Surgeon's shinguard safety coup

January 20, 1995

An orthopaedic surgeon at Leicester University is seeking a Pounds 150,000 Medical Research Council grant for a project he believes could save the National Health Service at least Pounds 3.5 million a year.

For the past two years John Hardy has been investigating all the city's patients with shinbone fractures. He discovered that well over a third were footballers, and that football injuries were the commonest cause of a broken leg.

Most players were injured during local league or county games, and more than 80 per cent were playing on grass, and wearing suitable footwear and shinguards.

On the basis of the number of injuries in the Leicester area, he estimates that around 2,500 footballers are treated by the NHS each year, with health care and statutory sick pay totalling at least Pounds 7.7 million.

"The majority of injuries were caused by impact during a tackle -- these guys were being kicked on the shin. Most thought they were in a fair tackle, although 13 per cent thought they had been fouled and only 3.5 per cent of opponents were sent off or penalised, so there could be some improvement on the refereeing side," Mr Hardy said.

One solution, he believes, could be a new design of shinguard. There has been little testing of existing guards, and the standards they must meet relate to manufacture rather than performance.

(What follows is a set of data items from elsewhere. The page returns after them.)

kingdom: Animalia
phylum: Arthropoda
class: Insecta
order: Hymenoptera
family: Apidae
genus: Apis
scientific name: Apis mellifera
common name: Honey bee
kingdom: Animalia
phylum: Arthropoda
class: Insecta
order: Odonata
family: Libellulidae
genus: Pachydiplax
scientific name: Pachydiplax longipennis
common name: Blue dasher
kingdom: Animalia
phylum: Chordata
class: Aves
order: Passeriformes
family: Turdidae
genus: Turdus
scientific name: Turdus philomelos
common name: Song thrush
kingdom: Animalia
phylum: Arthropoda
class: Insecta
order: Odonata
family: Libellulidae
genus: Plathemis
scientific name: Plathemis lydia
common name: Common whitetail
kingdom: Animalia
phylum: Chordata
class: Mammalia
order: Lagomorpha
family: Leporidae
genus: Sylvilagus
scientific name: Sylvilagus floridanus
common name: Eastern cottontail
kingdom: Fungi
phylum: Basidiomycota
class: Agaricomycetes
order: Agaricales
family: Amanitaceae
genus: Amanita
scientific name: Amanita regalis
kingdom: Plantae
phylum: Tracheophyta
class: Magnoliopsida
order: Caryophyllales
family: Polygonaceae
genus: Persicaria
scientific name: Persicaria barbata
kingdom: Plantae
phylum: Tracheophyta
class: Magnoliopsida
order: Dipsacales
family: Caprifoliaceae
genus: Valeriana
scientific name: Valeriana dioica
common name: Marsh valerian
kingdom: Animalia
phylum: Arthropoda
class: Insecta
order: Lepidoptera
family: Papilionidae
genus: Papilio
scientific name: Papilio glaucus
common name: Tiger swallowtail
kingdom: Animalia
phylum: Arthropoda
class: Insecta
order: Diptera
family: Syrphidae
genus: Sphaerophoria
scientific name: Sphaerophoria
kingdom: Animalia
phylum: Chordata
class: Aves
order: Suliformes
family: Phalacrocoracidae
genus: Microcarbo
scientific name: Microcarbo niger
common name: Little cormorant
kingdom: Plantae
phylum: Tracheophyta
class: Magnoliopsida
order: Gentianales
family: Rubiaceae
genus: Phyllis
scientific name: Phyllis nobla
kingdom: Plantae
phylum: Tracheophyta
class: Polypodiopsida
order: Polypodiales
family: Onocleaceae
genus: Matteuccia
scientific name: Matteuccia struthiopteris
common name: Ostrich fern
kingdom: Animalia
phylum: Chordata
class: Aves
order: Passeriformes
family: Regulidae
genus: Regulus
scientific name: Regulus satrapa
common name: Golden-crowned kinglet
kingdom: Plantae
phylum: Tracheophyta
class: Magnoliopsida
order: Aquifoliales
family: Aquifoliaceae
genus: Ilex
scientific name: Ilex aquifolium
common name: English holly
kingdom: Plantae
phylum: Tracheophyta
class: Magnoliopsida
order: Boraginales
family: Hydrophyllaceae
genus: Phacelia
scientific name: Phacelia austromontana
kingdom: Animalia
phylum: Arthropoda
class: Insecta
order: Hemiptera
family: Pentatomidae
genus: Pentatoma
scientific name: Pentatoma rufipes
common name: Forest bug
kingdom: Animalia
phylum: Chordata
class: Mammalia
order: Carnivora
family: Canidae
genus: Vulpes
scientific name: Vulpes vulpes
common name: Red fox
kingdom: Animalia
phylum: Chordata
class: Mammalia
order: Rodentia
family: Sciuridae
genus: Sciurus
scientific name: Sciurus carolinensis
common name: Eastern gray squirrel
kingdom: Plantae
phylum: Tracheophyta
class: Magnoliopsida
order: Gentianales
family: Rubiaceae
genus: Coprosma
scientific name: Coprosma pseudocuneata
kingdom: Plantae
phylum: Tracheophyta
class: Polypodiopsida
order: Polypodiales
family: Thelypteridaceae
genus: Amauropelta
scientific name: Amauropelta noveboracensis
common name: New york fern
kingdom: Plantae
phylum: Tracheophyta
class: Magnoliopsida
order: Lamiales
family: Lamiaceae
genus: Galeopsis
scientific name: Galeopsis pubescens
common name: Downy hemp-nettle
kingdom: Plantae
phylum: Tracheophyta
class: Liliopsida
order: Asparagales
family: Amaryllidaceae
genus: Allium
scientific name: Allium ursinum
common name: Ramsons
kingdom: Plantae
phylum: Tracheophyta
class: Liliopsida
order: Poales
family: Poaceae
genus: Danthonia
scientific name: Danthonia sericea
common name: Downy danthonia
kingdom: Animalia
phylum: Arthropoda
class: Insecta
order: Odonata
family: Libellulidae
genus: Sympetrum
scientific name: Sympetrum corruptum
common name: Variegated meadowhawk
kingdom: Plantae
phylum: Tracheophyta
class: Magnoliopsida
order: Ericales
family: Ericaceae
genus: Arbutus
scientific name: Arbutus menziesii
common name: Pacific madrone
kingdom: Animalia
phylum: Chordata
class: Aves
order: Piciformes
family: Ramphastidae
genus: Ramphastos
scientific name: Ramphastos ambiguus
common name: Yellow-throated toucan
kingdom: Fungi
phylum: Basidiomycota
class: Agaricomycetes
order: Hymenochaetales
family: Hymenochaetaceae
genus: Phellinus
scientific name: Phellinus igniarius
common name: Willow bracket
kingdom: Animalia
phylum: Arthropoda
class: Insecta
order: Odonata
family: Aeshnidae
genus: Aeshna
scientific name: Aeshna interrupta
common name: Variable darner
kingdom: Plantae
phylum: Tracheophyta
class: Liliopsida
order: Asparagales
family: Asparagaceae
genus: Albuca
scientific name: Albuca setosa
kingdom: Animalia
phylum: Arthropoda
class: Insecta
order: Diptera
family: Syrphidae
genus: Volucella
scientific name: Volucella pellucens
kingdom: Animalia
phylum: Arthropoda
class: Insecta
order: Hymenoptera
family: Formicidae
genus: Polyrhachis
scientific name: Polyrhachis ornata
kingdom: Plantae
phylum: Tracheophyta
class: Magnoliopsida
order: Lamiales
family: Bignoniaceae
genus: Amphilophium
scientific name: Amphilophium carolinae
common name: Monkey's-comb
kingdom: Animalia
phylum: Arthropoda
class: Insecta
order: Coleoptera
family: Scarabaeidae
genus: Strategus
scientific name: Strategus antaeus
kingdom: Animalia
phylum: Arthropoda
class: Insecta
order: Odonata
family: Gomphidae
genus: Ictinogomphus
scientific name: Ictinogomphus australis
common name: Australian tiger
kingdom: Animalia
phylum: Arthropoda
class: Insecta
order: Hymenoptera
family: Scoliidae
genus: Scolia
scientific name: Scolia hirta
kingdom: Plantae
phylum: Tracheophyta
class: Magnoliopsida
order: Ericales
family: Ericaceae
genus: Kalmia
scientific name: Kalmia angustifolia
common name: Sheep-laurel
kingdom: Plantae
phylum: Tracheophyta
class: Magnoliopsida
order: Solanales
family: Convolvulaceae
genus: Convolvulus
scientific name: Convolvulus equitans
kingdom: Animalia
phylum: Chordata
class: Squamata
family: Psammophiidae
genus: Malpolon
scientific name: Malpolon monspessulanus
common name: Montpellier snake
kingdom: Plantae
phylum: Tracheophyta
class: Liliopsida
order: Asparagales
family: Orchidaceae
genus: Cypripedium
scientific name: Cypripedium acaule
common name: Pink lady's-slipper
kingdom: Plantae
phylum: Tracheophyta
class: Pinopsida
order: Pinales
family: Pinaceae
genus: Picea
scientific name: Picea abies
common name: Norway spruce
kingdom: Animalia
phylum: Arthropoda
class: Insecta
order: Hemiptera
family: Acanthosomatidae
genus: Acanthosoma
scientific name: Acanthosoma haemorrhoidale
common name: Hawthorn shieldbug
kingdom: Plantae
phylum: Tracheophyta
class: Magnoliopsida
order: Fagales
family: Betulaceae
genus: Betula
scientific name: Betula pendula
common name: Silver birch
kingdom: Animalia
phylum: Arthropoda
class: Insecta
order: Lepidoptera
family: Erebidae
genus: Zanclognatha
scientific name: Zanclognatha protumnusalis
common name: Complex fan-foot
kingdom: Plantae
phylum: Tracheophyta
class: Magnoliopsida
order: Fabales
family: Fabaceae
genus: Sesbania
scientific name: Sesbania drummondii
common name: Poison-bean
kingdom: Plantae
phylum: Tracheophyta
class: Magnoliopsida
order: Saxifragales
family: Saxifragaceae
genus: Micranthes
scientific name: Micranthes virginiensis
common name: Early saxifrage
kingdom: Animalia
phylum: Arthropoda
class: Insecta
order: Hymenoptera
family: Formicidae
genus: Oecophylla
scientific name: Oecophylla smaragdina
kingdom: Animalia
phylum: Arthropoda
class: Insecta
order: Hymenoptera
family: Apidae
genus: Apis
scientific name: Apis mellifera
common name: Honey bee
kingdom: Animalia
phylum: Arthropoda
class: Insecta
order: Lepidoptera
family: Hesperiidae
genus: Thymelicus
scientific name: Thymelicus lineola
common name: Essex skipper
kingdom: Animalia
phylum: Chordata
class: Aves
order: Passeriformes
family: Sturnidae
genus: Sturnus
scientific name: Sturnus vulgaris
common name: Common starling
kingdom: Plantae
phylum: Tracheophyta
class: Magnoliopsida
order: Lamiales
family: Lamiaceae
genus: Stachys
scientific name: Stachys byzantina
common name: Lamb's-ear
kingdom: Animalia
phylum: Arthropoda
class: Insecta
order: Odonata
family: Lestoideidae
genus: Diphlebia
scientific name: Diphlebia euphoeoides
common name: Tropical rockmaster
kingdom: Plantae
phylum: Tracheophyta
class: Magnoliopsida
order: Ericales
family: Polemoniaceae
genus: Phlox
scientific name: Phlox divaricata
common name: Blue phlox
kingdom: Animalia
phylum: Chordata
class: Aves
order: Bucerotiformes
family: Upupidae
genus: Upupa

Normal shinguards are only designed to protect against grazes and bruises rather than a direct blow, while rigid plastic guards only transfer the shock of the tackle to the knees or the ankles, said Mr Hardy.

The grant would enable Leicester's departments of orthopaedic surgery and engineering to develop a computerised test rig that can replicate the conditions of a leg-breaking tackle, and test different designs and different materials for shinguards.

Mr Hardy believes that using modern composite materials, which would absorb energy on the same principle as a bullet-proof jacket, could prevent at least half the injuries. The materials would have to be reasonably cheap, since the shinguard would have to be discarded after a heavy impact.

The Home Office police scientific development branch is also interested in the project as a means of testing police body armour.